The episode’s second revelation was one I did not see coming at all, but in hindsight makes perfect sense and is further proof that Gen V doesn’t do forced, hollow cameos in some misguided attempt at fan service (I’m looking at you, El Camino), and it involves Victoria Neuman (Claudia Doumit).

Neuman has been a compelling addition to the cast since she first appeared in season two in a recurring role, before being bumped up to the main cast during season three. There have already been many twists involving Neuman, such as her being a political plant by Vaught who casts herself as an adversary of the corporation, but in truth it is just another means for them to control the public narrative, even in its opposition. Then, there’s the fact that it was Neuman who was blowing the heads off people who got too close to the truth about Vaught, hiding her supe status from the public for obvious reasons. And it is her abilities that are of most interest in Gen V’s episode seven, in which Neuman appears for the first time and features prominently, as it contextualises them in a way I didn’t know was necessary.

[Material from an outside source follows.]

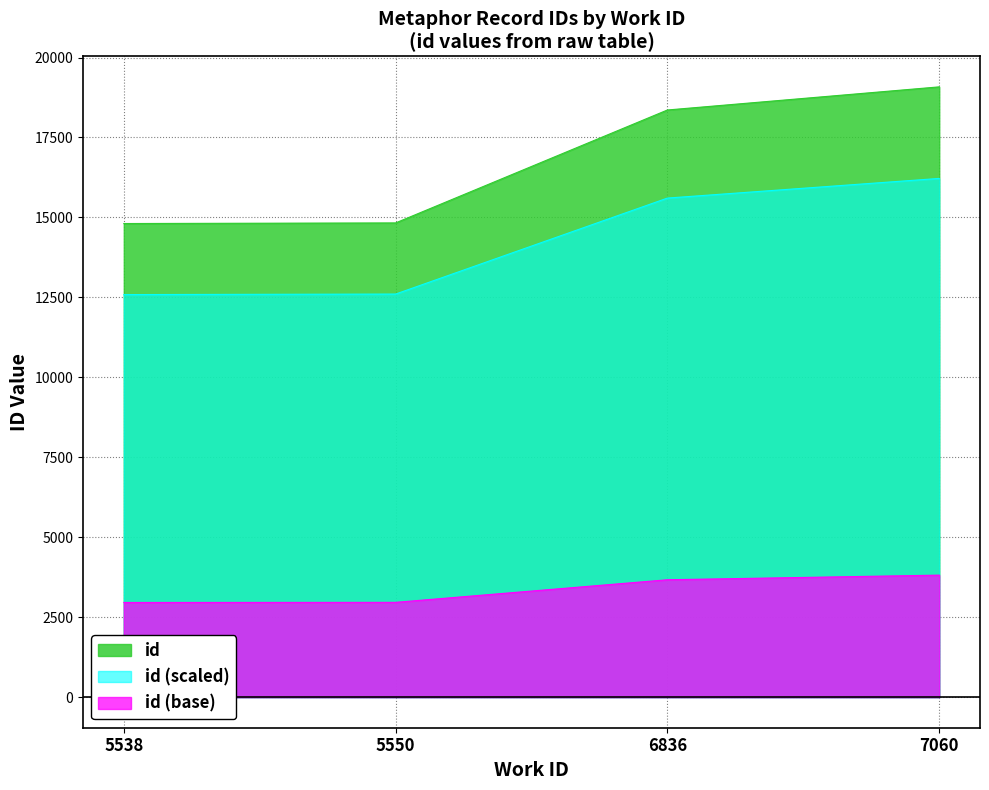

What is the value of the 4th point from the left?

19083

Up until this point, we had simply been left to assume that her ability was to…well, make people pop, whether it be their heads, or even entire bodies. However, it turns out that she is actually a blood bender just like the show’s lead, Marie Moreau (Jaz Sinclair), and that because their abilities are so rare, she has been watching over Marie for years, paving the way for her entry to Godolkin behind the scenes. Kripke and company had even indirectly hinted at their connection back in episode four, but in a way that is so typical of The Boys universe. 

Anyone who has watched the show will undoubtedly remember what has been dubbed “cocksplosion”. When you think about it, Marie managed to pop a head of her own, just not the type we are accustomed to seeing with Victoria Neuman, and in a brilliant stroke of understated writing and acting, Marie remarked to Jordan (London Thor) after the incident that she wasn’t sure how she was able to do what she did, hinting that it would be an issue that would, ahem, pop up later.

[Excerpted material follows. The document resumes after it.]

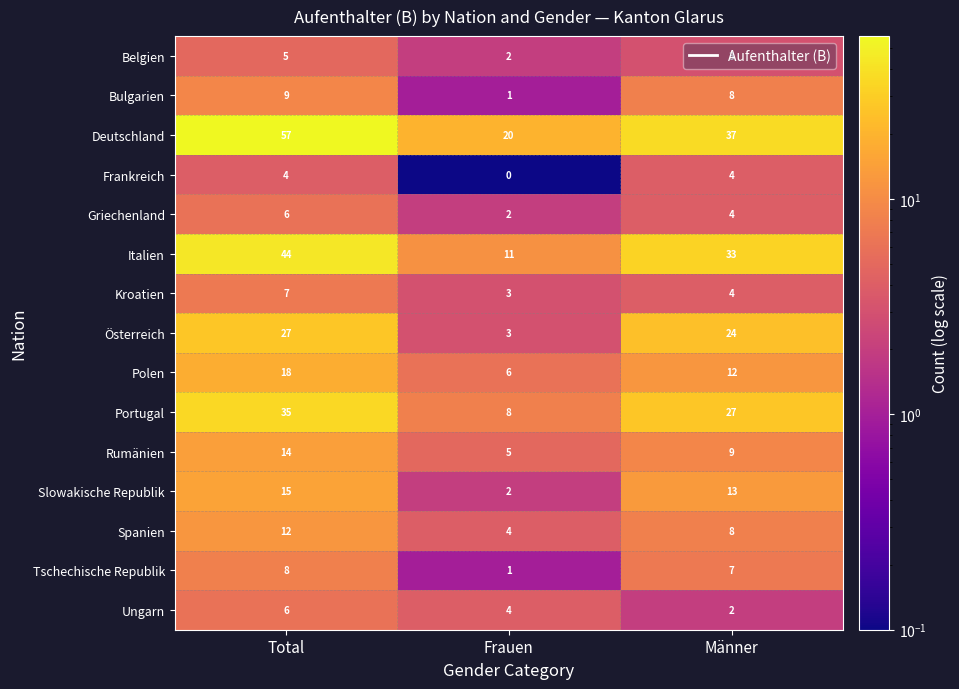

What is the maximum value shown in the chart?

57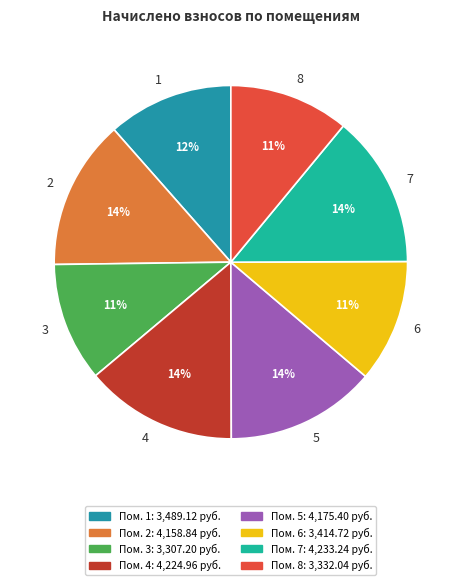

How many slices are in this pie chart?

8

Going into the final episode this Friday there are now less unanswered questions and more of a bold blank tapestry that will dictate the next moves for its main characters, which is actually quite refreshing in an era where tantalizing questions such as these are used as crutches and can carry into multiple seasons. No doubt we will still be left with new questions after the finale airs, but it is easy to appreciate having certain threads resolved in a manner that leaves you thirsting for more, rather than wishing they’d just get on with it.